(Data excerpts)
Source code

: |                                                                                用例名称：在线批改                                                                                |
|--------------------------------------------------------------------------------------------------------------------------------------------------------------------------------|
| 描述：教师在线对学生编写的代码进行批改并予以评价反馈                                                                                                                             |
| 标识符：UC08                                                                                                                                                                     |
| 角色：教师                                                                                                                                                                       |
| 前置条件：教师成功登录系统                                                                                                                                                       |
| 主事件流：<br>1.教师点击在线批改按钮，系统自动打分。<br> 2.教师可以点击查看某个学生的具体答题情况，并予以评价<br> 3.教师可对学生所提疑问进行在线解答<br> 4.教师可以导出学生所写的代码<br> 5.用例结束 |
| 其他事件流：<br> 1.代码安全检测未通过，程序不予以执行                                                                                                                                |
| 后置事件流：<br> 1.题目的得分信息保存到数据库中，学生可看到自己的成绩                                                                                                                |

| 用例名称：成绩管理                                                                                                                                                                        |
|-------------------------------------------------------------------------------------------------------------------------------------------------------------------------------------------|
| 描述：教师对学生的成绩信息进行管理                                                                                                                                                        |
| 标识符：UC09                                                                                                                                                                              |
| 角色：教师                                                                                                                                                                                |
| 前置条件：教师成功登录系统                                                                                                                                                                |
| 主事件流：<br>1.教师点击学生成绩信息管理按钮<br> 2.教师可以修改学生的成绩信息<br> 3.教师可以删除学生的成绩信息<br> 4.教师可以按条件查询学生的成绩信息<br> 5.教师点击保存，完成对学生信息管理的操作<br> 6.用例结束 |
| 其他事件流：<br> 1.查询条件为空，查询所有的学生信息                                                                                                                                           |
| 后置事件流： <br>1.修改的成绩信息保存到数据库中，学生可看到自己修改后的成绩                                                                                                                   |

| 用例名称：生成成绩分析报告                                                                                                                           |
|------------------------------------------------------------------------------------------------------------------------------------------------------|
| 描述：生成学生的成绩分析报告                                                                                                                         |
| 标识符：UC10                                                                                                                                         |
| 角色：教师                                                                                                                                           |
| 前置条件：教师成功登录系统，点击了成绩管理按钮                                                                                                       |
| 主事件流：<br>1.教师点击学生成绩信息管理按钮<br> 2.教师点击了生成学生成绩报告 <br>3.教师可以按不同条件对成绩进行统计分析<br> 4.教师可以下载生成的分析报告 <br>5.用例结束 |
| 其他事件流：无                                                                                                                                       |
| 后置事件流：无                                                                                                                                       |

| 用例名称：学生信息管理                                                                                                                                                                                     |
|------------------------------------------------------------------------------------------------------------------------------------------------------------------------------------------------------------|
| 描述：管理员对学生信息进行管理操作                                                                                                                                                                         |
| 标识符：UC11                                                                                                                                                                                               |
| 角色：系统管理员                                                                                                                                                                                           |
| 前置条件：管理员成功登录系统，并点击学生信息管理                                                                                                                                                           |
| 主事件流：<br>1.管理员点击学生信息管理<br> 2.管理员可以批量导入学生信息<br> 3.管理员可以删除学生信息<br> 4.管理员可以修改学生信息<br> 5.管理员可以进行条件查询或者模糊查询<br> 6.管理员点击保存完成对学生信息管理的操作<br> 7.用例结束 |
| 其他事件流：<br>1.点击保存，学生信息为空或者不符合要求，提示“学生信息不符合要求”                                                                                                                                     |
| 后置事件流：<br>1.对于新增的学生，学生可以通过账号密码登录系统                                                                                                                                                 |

(Work order): Go through the entries above and restate each one exactly.

(Exercise output):
Source code

: |                                                                                用例名称：在线批改                                                                                |
|--------------------------------------------------------------------------------------------------------------------------------------------------------------------------------|
| 描述：教师在线对学生编写的代码进行批改并予以评价反馈                                                                                                                             |
| 标识符：UC08                                                                                                                                                                     |
| 角色：教师                                                                                                                                                                       |
| 前置条件：教师成功登录系统                                                                                                                                                       |
| 主事件流：<br>1.教师点击在线批改按钮，系统自动打分。<br> 2.教师可以点击查看某个学生的具体答题情况，并予以评价<br> 3.教师可对学生所提疑问进行在线解答<br> 4.教师可以导出学生所写的代码<br> 5.用例结束 |
| 其他事件流：<br> 1.代码安全检测未通过，程序不予以执行                                                                                                                                |
| 后置事件流：<br> 1.题目的得分信息保存到数据库中，学生可看到自己的成绩                                                                                                                |

| 用例名称：成绩管理                                                                                                                                                                        |
|-------------------------------------------------------------------------------------------------------------------------------------------------------------------------------------------|
| 描述：教师对学生的成绩信息进行管理                                                                                                                                                        |
| 标识符：UC09                                                                                                                                                                              |
| 角色：教师                                                                                                                                                                                |
| 前置条件：教师成功登录系统                                                                                                                                                                |
| 主事件流：<br>1.教师点击学生成绩信息管理按钮<br> 2.教师可以修改学生的成绩信息<br> 3.教师可以删除学生的成绩信息<br> 4.教师可以按条件查询学生的成绩信息<br> 5.教师点击保存，完成对学生信息管理的操作<br> 6.用例结束 |
| 其他事件流：<br> 1.查询条件为空，查询所有的学生信息                                                                                                                                           |
| 后置事件流： <br>1.修改的成绩信息保存到数据库中，学生可看到自己修改后的成绩                                                                                                                   |

| 用例名称：生成成绩分析报告                                                                                                                           |
|------------------------------------------------------------------------------------------------------------------------------------------------------|
| 描述：生成学生的成绩分析报告                                                                                                                         |
| 标识符：UC10                                                                                                                                         |
| 角色：教师                                                                                                                                           |
| 前置条件：教师成功登录系统，点击了成绩管理按钮                                                                                                       |
| 主事件流：<br>1.教师点击学生成绩信息管理按钮<br> 2.教师点击了生成学生成绩报告 <br>3.教师可以按不同条件对成绩进行统计分析<br> 4.教师可以下载生成的分析报告 <br>5.用例结束 |
| 其他事件流：无                                                                                                                                       |
| 后置事件流：无                                                                                                                                       |

| 用例名称：学生信息管理                                                                                                                                                                                     |
|------------------------------------------------------------------------------------------------------------------------------------------------------------------------------------------------------------|
| 描述：管理员对学生信息进行管理操作                                                                                                                                                                         |
| 标识符：UC11                                                                                                                                                                                               |
| 角色：系统管理员                                                                                                                                                                                           |
| 前置条件：管理员成功登录系统，并点击学生信息管理                                                                                                                                                           |
| 主事件流：<br>1.管理员点击学生信息管理<br> 2.管理员可以批量导入学生信息<br> 3.管理员可以删除学生信息<br> 4.管理员可以修改学生信息<br> 5.管理员可以进行条件查询或者模糊查询<br> 6.管理员点击保存完成对学生信息管理的操作<br> 7.用例结束 |
| 其他事件流：<br>1.点击保存，学生信息为空或者不符合要求，提示“学生信息不符合要求”                                                                                                                                     |
| 后置事件流：<br>1.对于新增的学生，学生可以通过账号密码登录系统                                                                                                                                                 |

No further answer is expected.